Type out each record word for word. Pictures stay out.

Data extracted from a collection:
----------------

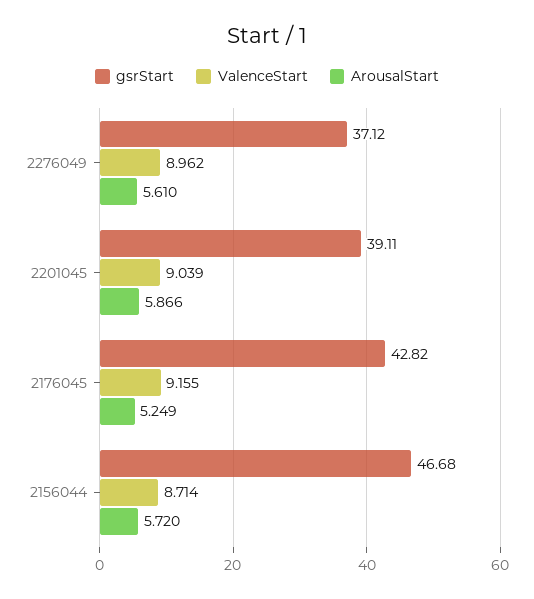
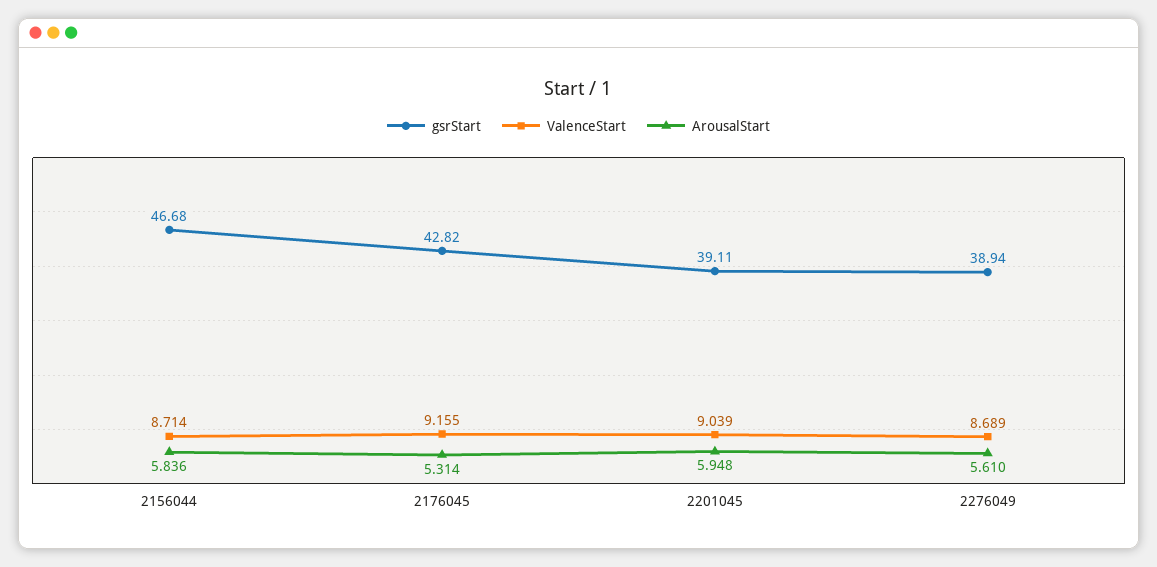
  {
    "gsrStart": {
-     "2276049": 37.12,
+     "2276049": 38.94,
      "2201045": 39.11,
      "2176045": 42.82,
      "2156044": 46.68
    },
    "ValenceStart": {
-     "2276049": 8.962,
+     "2276049": 8.689,
      "2201045": 9.039,
      "2176045": 9.155,
      "2156044": 8.714
    },
    "ArousalStart": {
      "2276049": 5.61,
-     "2201045": 5.866,
+     "2201045": 5.948,
-     "2176045": 5.249,
+     "2176045": 5.314,
-     "2156044": 5.72
+     "2156044": 5.836
    }
  }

----------------

• Answer to this exercise:
  {
    "gsrStart": {
-     "2276049": 37.12,
+     "2276049": 38.94,
      "2201045": 39.11,
      "2176045": 42.82,
      "2156044": 46.68
    },
    "ValenceStart": {
-     "2276049": 8.962,
+     "2276049": 8.689,
      "2201045": 9.039,
      "2176045": 9.155,
      "2156044": 8.714
    },
    "ArousalStart": {
      "2276049": 5.61,
-     "2201045": 5.866,
+     "2201045": 5.948,
-     "2176045": 5.249,
+     "2176045": 5.314,
-     "2156044": 5.72
+     "2156044": 5.836
    }
  }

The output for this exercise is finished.